Imagine being the dutiful daughter growing up. Now, your elderly parents depend on you to do most everything for them. Your teenage daughter has gone off the rails and is into drugs and sketchy guys. You have a full-time job. Your husband’s kids live with you and have their own issues. Yet your parents don’t seem to appreciate all your sacrifices for them, instead preferring your wayward brother.

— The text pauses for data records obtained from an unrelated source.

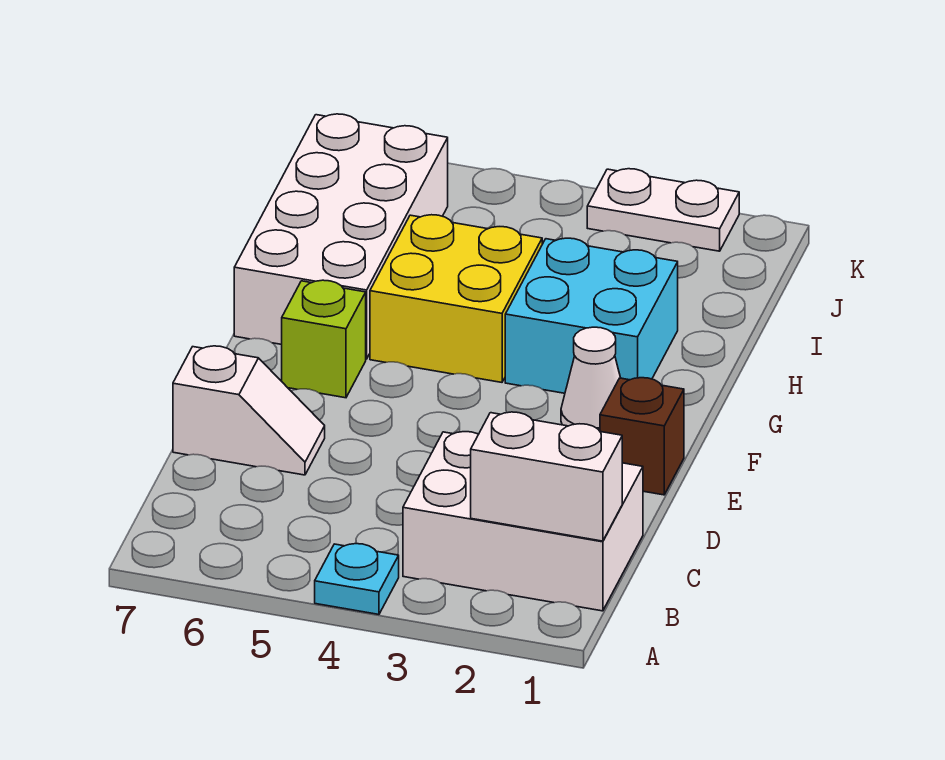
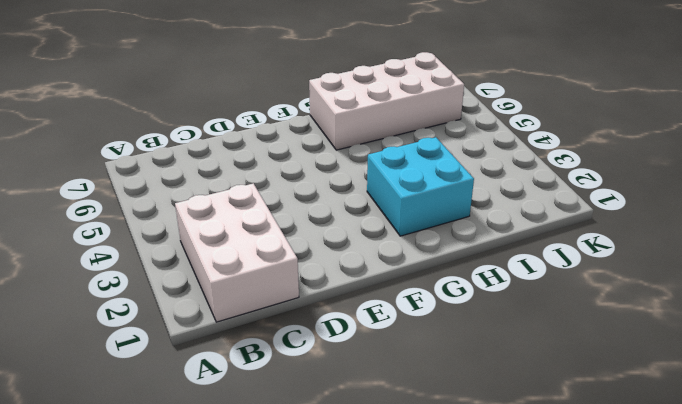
none -> cyan 1x1 plate [315,544,399,614]
none -> white 1x2 slope [173,346,325,475]

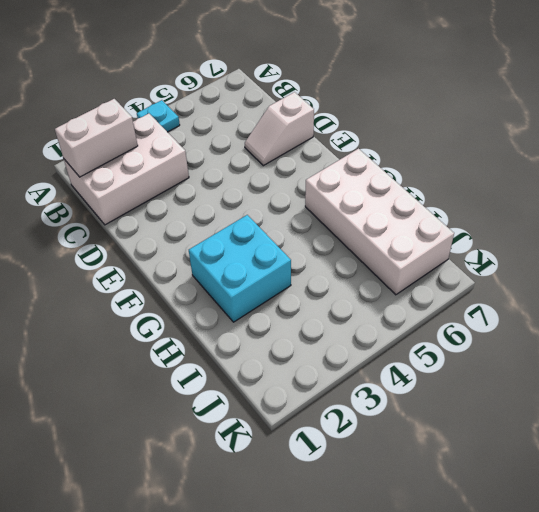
none -> brown 1x1 brick [600,378,684,495]
none -> white 1x1 cone [561,327,620,431]

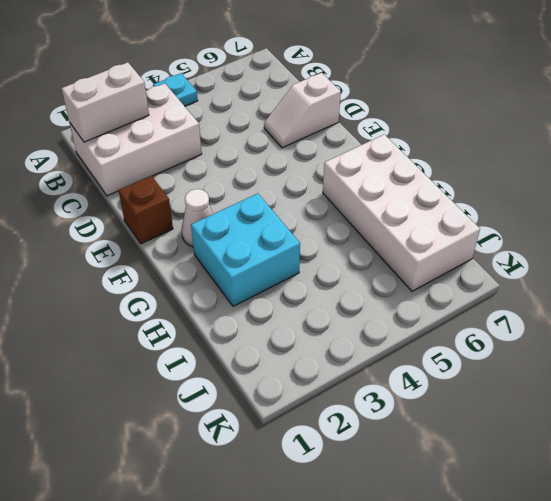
none -> lime 1x1 brick [282,280,366,398]
none -> yellow 2x2 brick [370,215,542,382]

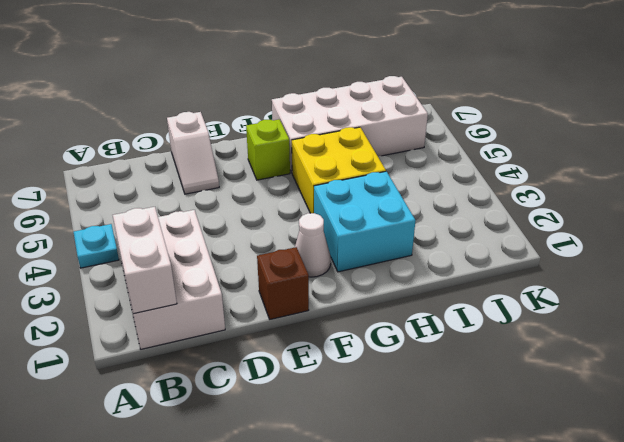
none -> white 1x2 plate [587,169,739,251]

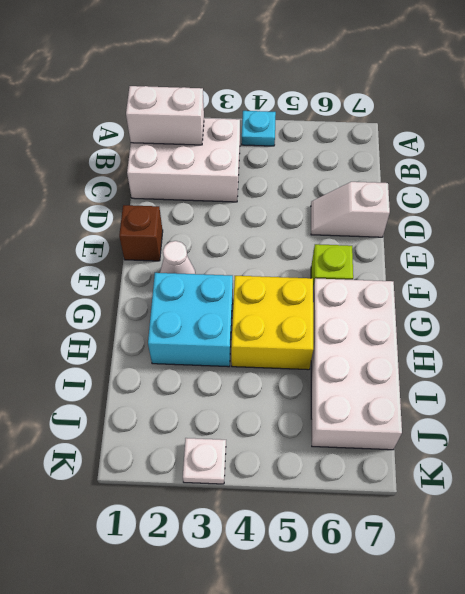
white 1x1 plate [183,438,226,484] -> white 1x2 plate [587,169,739,251]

That’s the stressful world Jewel inhabits in Remember My Beauties. I was drawn to this book by its description and by the lovely cover. Jewel’s escape is her beloved horses, who she grew up with and who still live at her parents’. When things get to be too much, she heads out to the stables for some peace with her “beauties.” She takes care of them: “Use the pick to clean around the shoe to the bars, sole, and frog, get out whatever he’s got stuck in there. Packed manure, glass, a stone: any of it can make a horse go lame. I cry over what’s stuck in me for which there is no pick.”
Time with the horses gives Jewel the opportunity to contemplate her life, and what it has become — “Somehow the choices in my life just made themselves, dragging me along behind them.”
Jewel’s dad has always been the one in the family who took care of the horses, but now he is blind (“how he missed running his own life”). Jewel says of her dad, “Sometimes I want to kill him for loving horseflesh more than his own flesh and blood. But then there’s this: I get it. Sometimes I do, too.”
The book does a great job of capturing the often-complex relationships we have with family members. It also depicts beautifully the therapeutic value of our relationships with animals. The writing is good; dialogue all is realistic and not forced (this is harder to do than you’d imagine!).
The book ends, predictably, with a climax that shakes the “house of cards” the family has become. But various characters grow in positive and surprising ways, and the ending is hopeful.
Great reading if you enjoy a good story, and bonus points if you love animals too.
Not long after I’d posted my review somewhere (NetGalley? GoodReads?), the author, Lynne Hugo, kindly emailed to thank me. We exchanged a few emails, and I learned that she’s truly a delightful person. The horses in the book were named after actual horses she’s known (or known of) in real life!